§ Aufgabe 1
Fasse den Abschnitt über Gewerbebauten in zwei Sätzen zusammen.
§ Aufgabe 2
Wiederhole wortgetreu den Teil des Abschnitts über Gewerbebauten, der mit den Worten „Dass es auch“ einsetzt und mit „und St. Gallen zeigen.“ schliesst.

§ Zitierter Abschnitt
========
Dass es auch anders geht, zeigt beispielsweise der Möbel­hersteller Vitra in Weil am Rhein an seinem Produk­tions­standort. Die Hallen und Büro­bauten stammen von weltweit renommierten Architekten wie Frank O. Gehry, Zaha Hadid oder Herzog & de Meuron. Vitra bezeichnet den Standort folgerichtig als «Architektur­campus». Auch hier­zulande finden sich – vereinzelt – Beispiele für gelungene Gewerbe­bauten, wie aktuell zwei Beispiele aus Wolfhalden und St. Gallen zeigen.

Wohlfühl-Schreinerei in Wolfhalden

Gut, ausufernde Industriegebiete sind es nicht, die die Stadt­ränder im ausser­rhodischen Wolf­halden säumen. Statt­dessen ist die hügelige Topo­grafie eine Heraus­forderung. Eingeklemmt zwischen Landwirtschafts­betrieben und zunehmend auch Wohn­häusern, findet sich hier der eine oder andere mittel­ständische Industrie­betrieb, darunter die Bach Heiden AG. Die 1936 gegründete Schreinerei, heute auf die Herstellung hoch­wertiger Brandschutz­türen spezialisiert, hat ihren Standort am westlichen Rand von Wolfhalden bei Heiden. Inzwischen ist die Firma um eine weitere Produktions­halle gewachsen, das Grundstück wurde bis zum Maximum ausgenutzt.

2017 kam der Punkt, an dem der Bürotrakt aus den 1970er-Jahren nicht nur unattraktiv war, sondern auch flächen­mässig nicht mehr ausreichte. Die Eigentümer beschlossen, ihn durch einen Neubau zu ersetzen – bei laufendem Betrieb und teilweise auf den Mauern der bestehenden Fertigungs­hallen und Keller. Den Auftrag erhielt Brassel Architekten aus Zürich/St.Margrethen. Der neue Verwaltungs­trakt wirkt wie ein Scharnier zwischen den beiden Produktions­hallen aus verschiedenen Jahr­zehnten und verbindet die einzelnen Gebäude zu einem einzigen Komplex.

Im Erdgeschoss liegen Entrée, Personalbüro und ein kleiner Präsentationsbereich sowie die Garderoben und Duschen für die Mitarbeitenden. Dazu gehören auch die Büros im ersten Obergeschoss, die über eine Treppe zugänglich sind. Die acht Zwei- bis Dreipersonenbüros sind an der Südost- und Nordwestfassade des Baus angeordnet. Getrennt werden sie durch einen breiten Mittelgang, der als «Serviceschicht» Platz für Drucker und Plotter bietet und als Besprechungs- und Pausenraum genutzt werden kann.
========
§ Vorliegende Daten
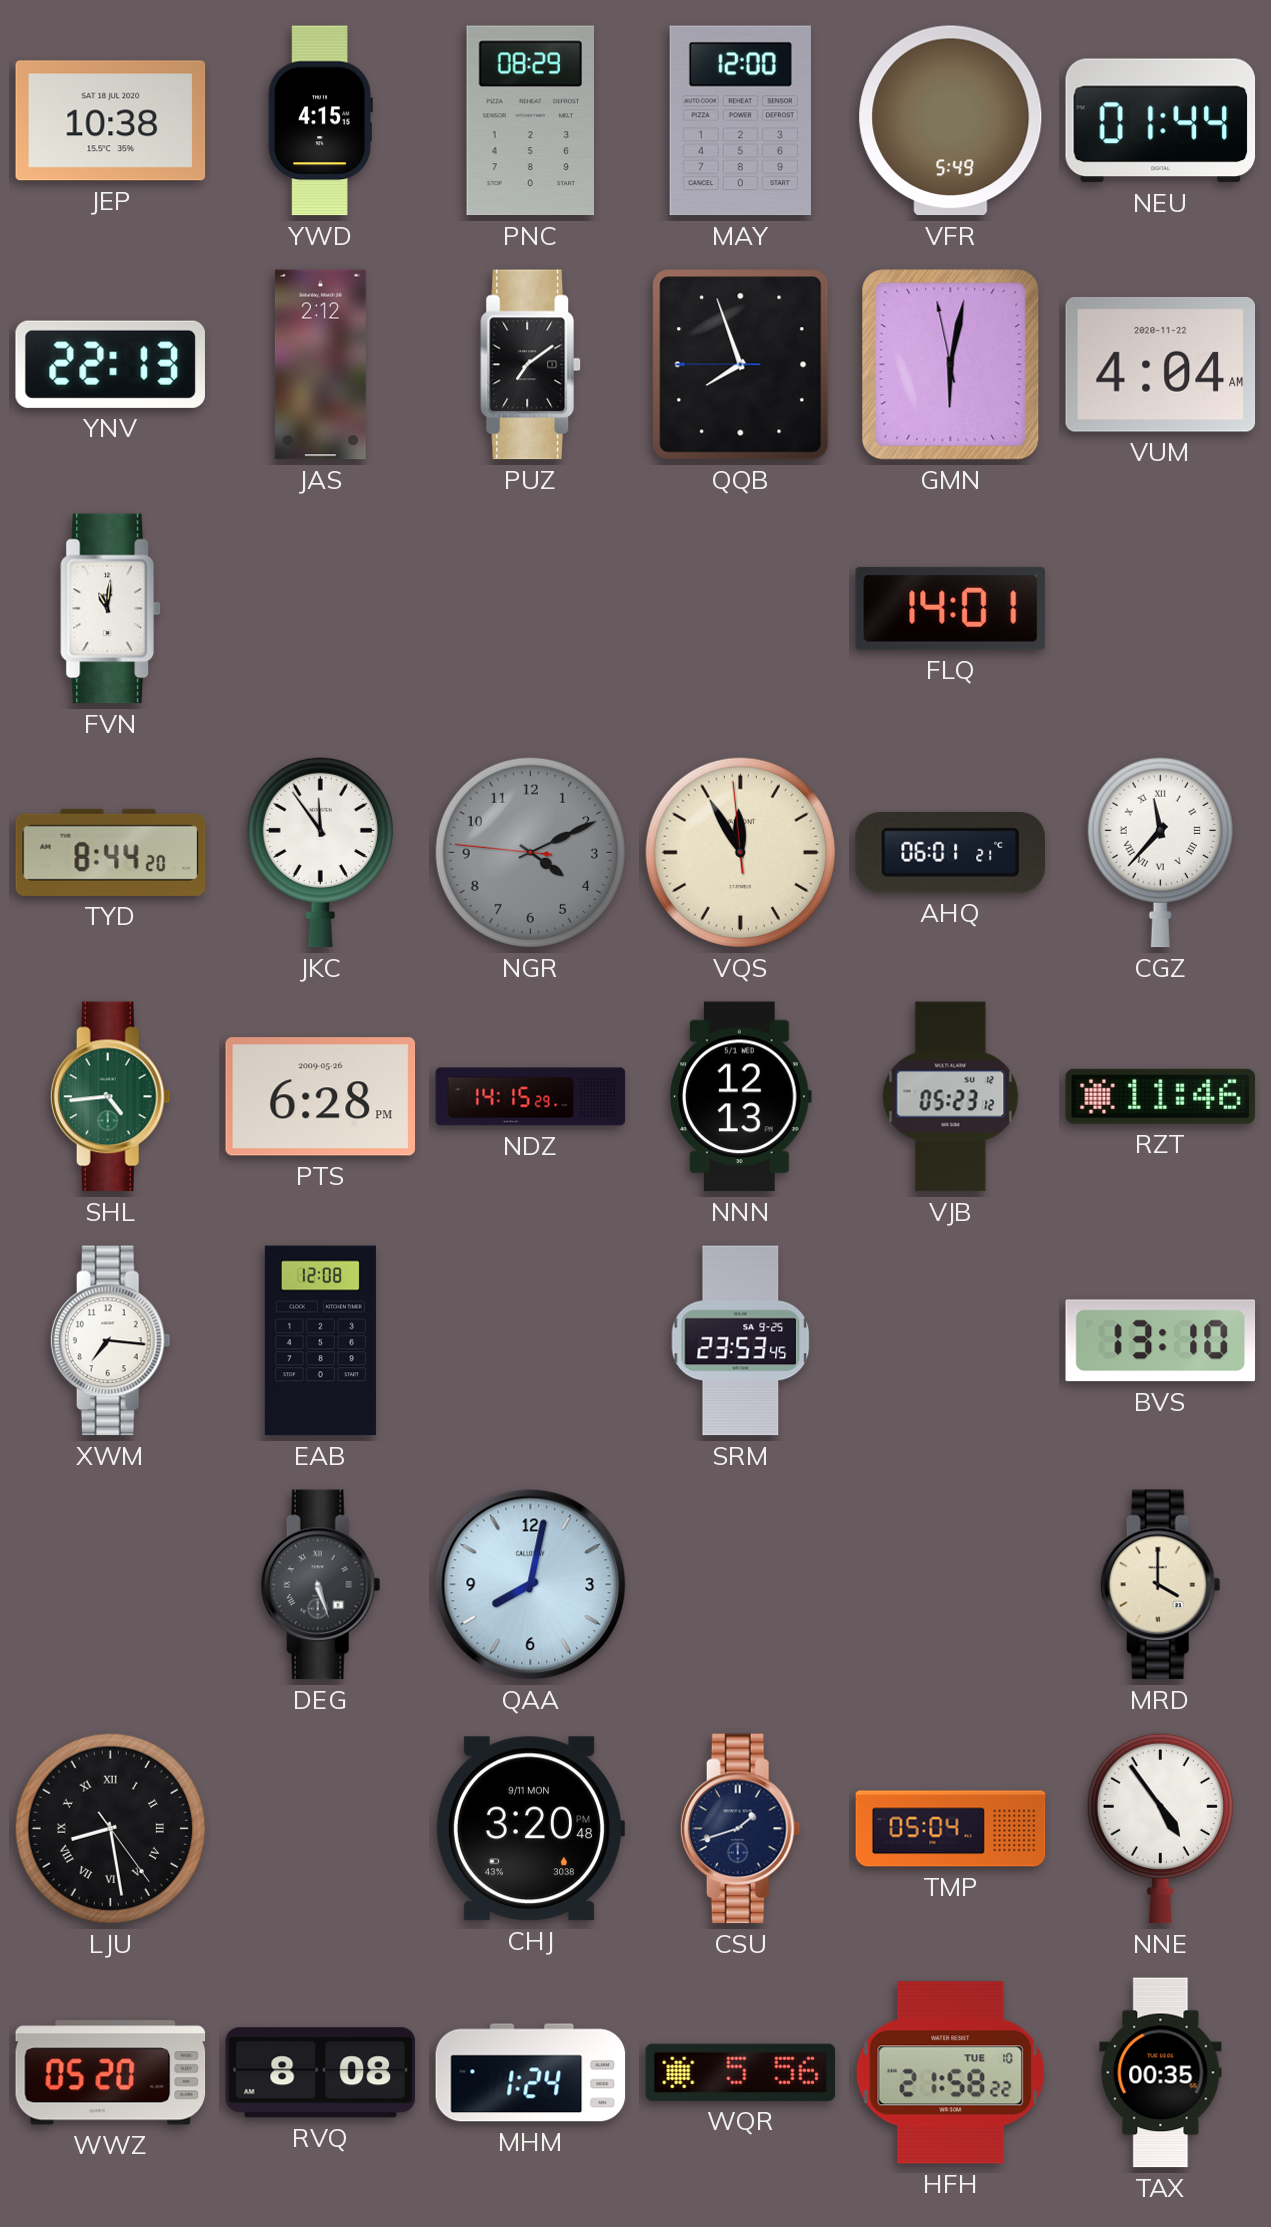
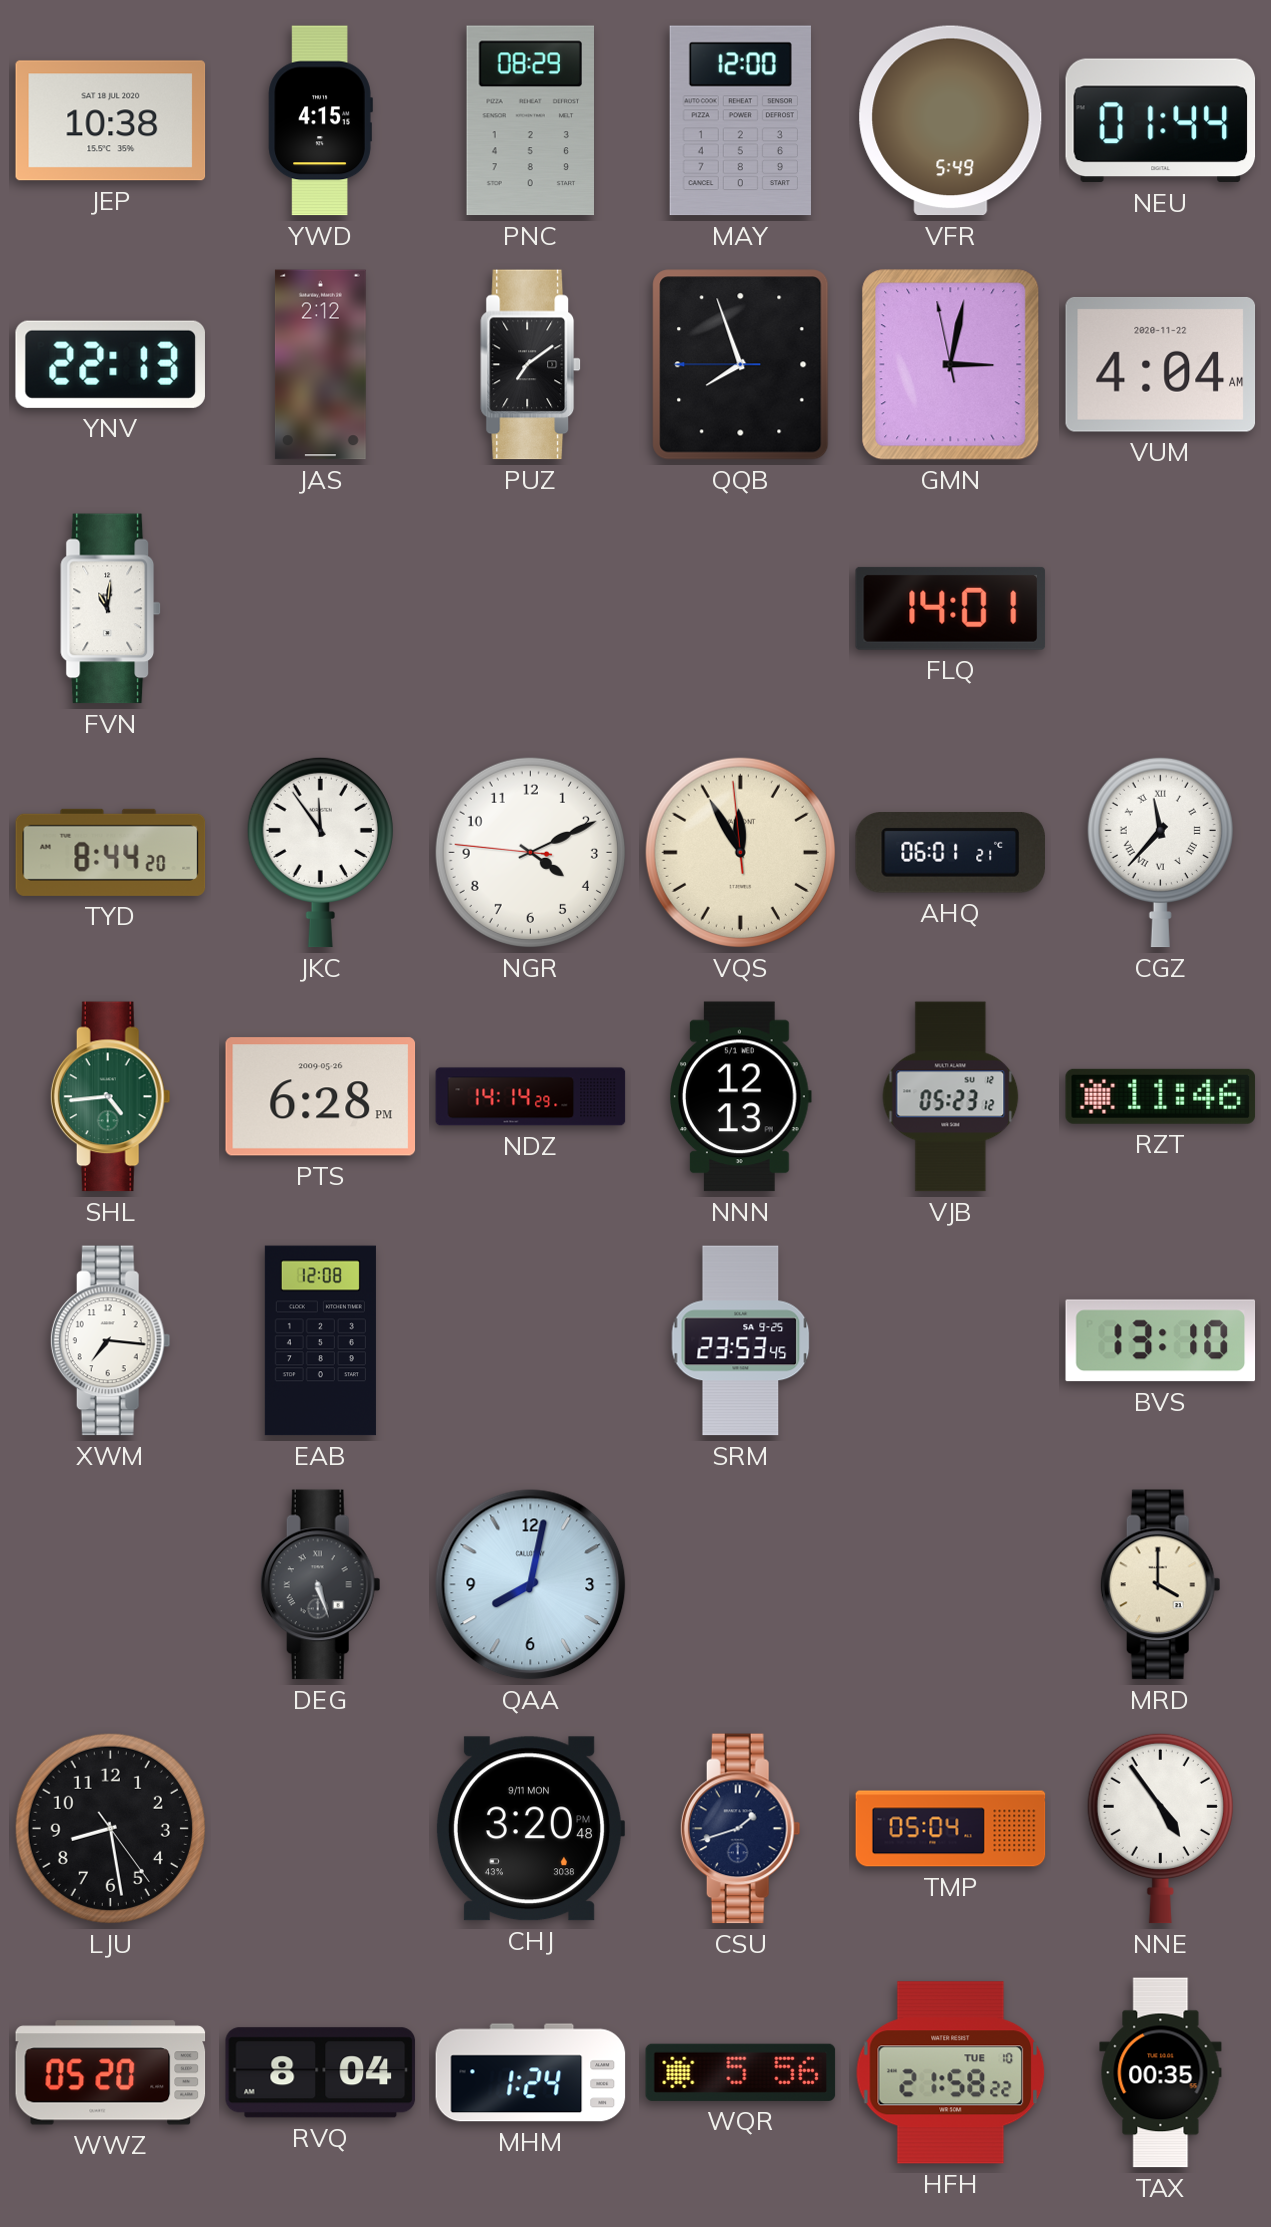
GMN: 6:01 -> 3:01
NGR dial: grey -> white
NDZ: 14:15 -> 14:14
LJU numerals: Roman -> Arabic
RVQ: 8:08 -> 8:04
========
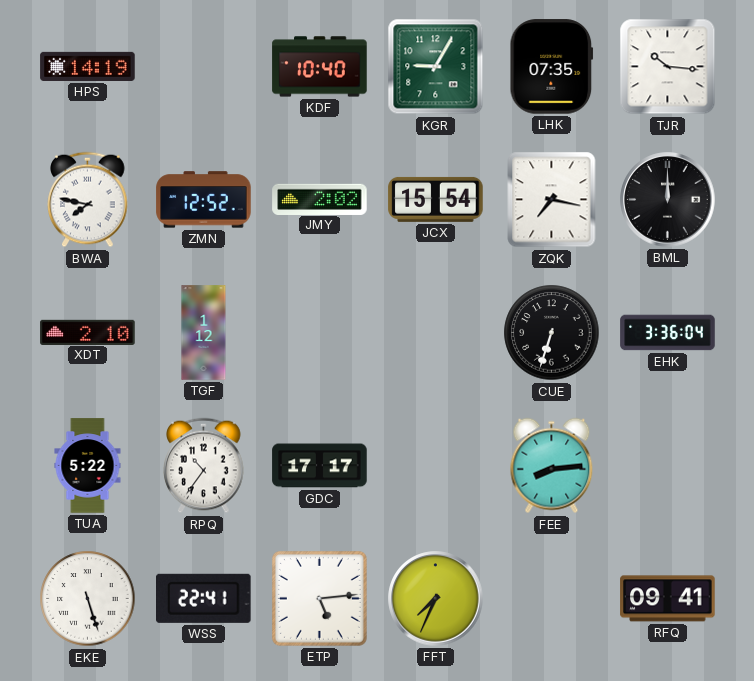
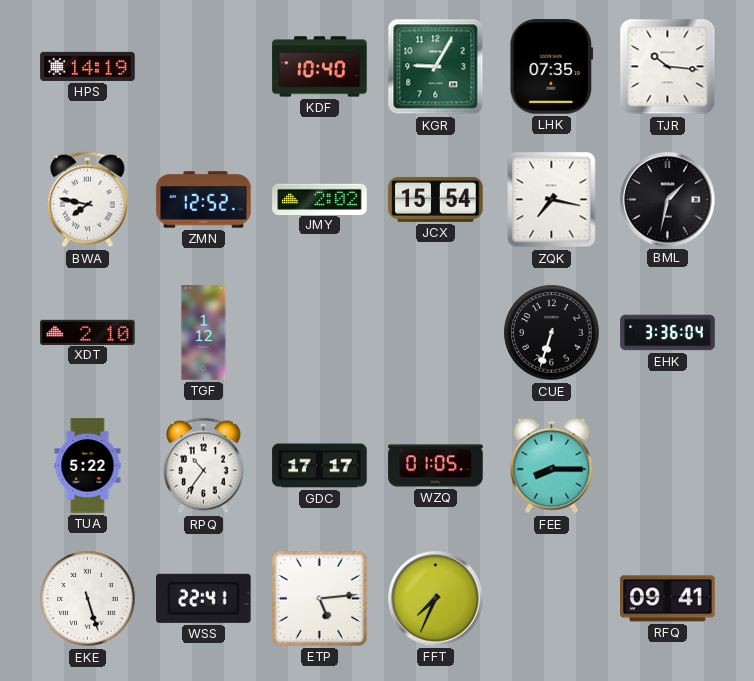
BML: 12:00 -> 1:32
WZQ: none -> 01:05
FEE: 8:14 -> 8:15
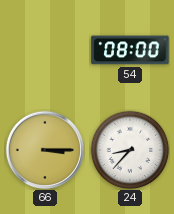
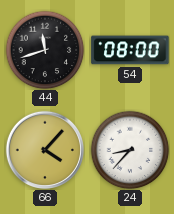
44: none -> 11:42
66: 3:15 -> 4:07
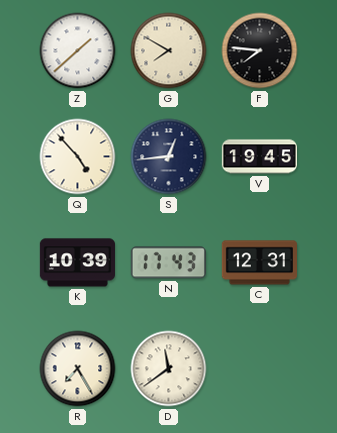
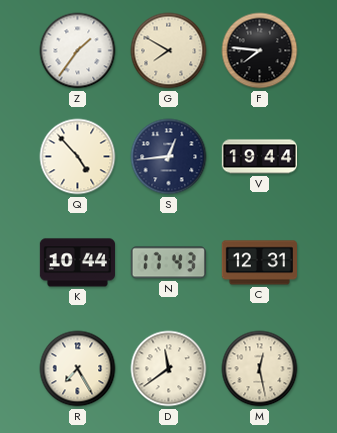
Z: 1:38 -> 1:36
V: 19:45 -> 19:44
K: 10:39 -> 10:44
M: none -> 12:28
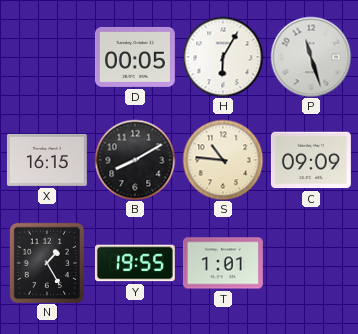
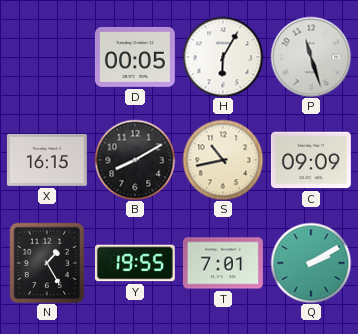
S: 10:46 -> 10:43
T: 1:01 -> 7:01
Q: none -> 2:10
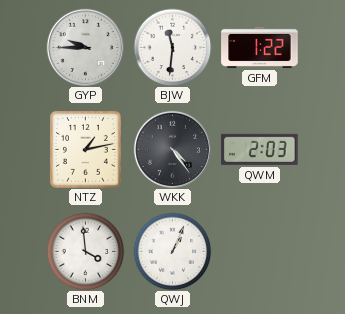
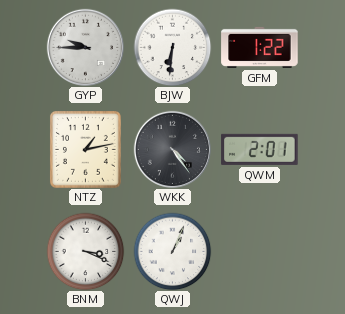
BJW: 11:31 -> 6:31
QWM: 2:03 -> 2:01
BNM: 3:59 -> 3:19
========
§ Lösung 1
Der Möbelhersteller Vitra zeigt an seinem Produktionsstandort in Weil am Rhein mit Bauten renommierter Architekten, dass Gewerbebauten auch anders aussehen können, und hierzulande gibt es vereinzelt gelungene Beispiele, etwa in Wolfhalden und St. Gallen. In Wolfhalden liess die Bach Heiden AG, eine auf Brandschutztüren spezialisierte Schreinerei, 2017 den unattraktiven und zu knapp gewordenen Bürotrakt aus den 1970er-Jahren bei laufendem Betrieb durch einen Neubau von Brassel Architekten ersetzen, der die beiden Produktionshallen zu einem einzigen Komplex verbindet.

§ Lösung 2
Dass es auch anders geht, zeigt beispielsweise der Möbel­hersteller Vitra in Weil am Rhein an seinem Produk­tions­standort. Die Hallen und Büro­bauten stammen von weltweit renommierten Architekten wie Frank O. Gehry, Zaha Hadid oder Herzog & de Meuron. Vitra bezeichnet den Standort folgerichtig als «Architektur­campus». Auch hier­zulande finden sich – vereinzelt – Beispiele für gelungene Gewerbe­bauten, wie aktuell zwei Beispiele aus Wolfhalden und St. Gallen zeigen.